#### [YOUR TASK]
Find every line in the records below that contains the word "Gummy", and copy each such line.
INPUT Block Start
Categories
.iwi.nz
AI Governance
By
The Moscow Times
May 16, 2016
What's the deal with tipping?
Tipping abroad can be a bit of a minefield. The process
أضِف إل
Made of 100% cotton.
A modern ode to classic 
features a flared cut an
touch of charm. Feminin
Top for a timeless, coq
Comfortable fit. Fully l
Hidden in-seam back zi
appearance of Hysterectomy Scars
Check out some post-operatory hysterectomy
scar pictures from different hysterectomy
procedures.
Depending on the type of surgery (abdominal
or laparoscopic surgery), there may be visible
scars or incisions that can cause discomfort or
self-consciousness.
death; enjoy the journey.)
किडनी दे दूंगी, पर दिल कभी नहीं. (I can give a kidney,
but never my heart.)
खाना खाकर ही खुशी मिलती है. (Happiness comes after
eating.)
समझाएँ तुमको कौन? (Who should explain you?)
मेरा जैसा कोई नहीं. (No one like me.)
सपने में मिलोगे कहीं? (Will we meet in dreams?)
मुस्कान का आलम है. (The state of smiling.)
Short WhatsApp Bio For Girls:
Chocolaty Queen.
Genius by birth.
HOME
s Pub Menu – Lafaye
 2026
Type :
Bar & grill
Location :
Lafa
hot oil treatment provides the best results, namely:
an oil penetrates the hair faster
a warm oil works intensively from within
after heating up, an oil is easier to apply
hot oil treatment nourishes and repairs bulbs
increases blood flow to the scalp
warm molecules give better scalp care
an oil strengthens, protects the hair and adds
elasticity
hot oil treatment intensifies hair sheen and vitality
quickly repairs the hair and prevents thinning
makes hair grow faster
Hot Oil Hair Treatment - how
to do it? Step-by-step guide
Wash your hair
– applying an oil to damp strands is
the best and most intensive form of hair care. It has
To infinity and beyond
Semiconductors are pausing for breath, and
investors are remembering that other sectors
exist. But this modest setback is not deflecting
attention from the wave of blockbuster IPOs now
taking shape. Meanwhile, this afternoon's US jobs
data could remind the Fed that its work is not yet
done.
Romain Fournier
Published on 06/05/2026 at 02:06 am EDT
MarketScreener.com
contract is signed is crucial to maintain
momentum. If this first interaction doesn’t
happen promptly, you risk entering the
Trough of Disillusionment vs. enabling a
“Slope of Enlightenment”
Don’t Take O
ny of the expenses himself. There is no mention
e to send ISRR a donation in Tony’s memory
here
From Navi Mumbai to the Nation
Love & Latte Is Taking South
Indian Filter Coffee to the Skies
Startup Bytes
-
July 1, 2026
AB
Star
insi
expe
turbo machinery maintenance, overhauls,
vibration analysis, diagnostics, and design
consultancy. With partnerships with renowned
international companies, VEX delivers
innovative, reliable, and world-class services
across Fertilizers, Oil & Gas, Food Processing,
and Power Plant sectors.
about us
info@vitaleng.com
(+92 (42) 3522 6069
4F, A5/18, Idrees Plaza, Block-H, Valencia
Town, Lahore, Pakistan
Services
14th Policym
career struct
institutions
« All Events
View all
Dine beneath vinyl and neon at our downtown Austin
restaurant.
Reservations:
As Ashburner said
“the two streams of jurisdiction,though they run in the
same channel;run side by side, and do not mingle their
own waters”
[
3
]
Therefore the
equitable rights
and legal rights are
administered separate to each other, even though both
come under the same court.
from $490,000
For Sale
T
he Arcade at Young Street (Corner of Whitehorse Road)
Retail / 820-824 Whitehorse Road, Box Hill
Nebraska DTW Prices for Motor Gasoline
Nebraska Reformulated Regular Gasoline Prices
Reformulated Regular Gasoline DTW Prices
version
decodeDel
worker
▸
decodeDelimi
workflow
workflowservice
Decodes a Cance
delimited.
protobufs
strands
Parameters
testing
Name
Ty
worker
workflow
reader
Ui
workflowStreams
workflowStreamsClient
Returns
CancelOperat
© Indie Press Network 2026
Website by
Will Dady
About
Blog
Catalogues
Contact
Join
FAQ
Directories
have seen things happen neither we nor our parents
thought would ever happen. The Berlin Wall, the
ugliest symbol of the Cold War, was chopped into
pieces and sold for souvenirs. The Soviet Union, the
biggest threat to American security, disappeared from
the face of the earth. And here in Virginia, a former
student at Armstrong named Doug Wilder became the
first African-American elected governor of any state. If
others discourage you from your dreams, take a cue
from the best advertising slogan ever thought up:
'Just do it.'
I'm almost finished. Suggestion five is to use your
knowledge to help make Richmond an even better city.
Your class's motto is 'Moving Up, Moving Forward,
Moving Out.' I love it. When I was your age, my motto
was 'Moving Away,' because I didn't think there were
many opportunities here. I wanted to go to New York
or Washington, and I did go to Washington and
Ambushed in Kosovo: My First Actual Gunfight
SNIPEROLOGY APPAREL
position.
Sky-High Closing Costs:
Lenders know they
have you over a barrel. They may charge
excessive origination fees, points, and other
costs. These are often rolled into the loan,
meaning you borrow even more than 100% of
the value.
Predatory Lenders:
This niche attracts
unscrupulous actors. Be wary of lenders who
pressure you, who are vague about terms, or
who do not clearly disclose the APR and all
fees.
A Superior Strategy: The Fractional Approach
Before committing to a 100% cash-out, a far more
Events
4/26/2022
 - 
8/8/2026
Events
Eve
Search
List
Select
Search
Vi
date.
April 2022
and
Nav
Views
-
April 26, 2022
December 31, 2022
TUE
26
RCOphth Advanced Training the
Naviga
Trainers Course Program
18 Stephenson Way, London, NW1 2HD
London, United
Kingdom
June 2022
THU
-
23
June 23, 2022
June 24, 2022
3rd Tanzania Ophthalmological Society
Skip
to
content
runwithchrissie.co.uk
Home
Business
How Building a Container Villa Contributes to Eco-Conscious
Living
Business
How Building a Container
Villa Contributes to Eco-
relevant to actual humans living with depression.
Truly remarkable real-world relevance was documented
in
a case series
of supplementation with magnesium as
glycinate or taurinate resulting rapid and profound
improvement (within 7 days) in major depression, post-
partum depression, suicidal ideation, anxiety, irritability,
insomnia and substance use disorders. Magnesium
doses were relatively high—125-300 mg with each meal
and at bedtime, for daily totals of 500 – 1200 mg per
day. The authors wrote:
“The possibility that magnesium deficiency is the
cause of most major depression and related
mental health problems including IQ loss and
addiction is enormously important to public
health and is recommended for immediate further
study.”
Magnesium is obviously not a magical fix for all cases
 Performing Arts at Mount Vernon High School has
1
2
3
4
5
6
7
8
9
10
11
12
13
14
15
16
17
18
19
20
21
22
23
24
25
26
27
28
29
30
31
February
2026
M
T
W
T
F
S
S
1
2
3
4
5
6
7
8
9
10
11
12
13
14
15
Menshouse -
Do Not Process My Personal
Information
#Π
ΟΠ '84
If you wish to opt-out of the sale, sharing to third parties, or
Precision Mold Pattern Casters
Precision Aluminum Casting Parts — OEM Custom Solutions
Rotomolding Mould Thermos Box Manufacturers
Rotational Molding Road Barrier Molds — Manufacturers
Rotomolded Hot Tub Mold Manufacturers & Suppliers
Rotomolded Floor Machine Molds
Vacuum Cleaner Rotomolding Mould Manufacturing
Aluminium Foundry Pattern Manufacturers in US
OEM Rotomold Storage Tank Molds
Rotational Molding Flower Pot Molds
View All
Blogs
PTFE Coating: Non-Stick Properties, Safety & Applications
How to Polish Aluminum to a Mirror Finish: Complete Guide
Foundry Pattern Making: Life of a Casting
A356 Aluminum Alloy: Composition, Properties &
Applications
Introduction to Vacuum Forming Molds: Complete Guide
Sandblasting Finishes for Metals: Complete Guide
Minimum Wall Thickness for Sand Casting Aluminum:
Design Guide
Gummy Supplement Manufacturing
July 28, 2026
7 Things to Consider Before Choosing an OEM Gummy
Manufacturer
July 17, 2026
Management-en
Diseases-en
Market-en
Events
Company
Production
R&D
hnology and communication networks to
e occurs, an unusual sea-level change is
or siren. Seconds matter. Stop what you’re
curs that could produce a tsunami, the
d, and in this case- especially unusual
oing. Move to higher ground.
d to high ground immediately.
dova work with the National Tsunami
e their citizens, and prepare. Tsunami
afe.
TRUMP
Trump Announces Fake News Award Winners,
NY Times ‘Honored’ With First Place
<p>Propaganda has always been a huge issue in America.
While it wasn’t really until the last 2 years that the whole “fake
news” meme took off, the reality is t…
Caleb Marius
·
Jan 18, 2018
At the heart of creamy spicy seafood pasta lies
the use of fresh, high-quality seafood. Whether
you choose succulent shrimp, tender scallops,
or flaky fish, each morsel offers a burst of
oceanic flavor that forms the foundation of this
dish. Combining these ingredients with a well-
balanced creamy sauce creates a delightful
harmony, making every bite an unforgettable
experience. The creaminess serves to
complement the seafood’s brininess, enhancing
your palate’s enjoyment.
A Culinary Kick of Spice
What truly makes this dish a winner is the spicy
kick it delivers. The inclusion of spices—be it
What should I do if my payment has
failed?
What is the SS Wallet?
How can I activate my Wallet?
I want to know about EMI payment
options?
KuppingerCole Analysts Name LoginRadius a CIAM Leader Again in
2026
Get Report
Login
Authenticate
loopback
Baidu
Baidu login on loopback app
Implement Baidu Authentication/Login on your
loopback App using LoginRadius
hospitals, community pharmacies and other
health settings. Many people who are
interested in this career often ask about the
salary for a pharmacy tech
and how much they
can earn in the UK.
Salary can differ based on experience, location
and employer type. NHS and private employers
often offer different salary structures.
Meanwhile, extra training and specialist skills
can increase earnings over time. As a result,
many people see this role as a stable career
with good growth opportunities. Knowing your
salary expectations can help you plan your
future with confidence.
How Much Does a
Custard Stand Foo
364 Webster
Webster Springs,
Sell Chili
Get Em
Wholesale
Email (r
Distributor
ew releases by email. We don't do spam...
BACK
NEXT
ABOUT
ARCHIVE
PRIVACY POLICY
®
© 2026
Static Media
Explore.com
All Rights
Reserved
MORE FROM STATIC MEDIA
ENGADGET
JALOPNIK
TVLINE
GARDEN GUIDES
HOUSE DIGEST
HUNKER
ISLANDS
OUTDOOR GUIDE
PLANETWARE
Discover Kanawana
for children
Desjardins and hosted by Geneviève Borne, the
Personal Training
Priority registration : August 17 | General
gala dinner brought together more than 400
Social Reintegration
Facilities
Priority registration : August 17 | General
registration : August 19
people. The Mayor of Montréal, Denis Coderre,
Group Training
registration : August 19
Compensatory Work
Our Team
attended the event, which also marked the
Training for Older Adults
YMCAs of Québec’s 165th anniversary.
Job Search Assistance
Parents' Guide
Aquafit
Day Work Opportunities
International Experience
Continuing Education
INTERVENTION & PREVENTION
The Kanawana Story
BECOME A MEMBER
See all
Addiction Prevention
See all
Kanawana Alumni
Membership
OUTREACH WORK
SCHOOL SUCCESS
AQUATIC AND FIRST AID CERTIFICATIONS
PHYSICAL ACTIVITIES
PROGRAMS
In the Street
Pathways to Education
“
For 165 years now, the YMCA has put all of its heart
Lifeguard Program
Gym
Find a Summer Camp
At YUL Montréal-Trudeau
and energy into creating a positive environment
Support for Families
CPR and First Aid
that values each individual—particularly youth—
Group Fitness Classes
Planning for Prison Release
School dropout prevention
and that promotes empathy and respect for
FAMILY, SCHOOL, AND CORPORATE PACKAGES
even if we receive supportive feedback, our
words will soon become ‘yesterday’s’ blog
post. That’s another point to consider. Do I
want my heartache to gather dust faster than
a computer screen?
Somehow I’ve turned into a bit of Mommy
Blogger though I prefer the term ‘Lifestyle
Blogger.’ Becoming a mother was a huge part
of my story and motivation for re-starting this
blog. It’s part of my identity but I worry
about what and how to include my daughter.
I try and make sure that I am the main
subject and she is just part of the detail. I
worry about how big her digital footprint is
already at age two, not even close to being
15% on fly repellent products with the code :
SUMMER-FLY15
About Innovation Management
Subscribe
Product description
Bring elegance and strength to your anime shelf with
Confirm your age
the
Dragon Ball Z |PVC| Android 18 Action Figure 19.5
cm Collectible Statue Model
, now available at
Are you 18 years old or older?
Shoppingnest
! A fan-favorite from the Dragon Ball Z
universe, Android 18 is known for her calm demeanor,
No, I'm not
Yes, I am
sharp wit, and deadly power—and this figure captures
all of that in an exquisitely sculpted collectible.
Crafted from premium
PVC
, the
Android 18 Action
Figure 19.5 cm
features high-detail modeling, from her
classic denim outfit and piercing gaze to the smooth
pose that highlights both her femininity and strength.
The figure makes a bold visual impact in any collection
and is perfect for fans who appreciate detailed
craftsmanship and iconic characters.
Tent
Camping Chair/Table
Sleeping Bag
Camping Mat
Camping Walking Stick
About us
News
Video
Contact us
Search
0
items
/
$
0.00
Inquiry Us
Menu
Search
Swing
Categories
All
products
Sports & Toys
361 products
INPUT Block End
#### [SOLUTION FOR THIS PROBLEM]
Gummy Supplement Manufacturing
7 Things to Consider Before Choosing an OEM Gummy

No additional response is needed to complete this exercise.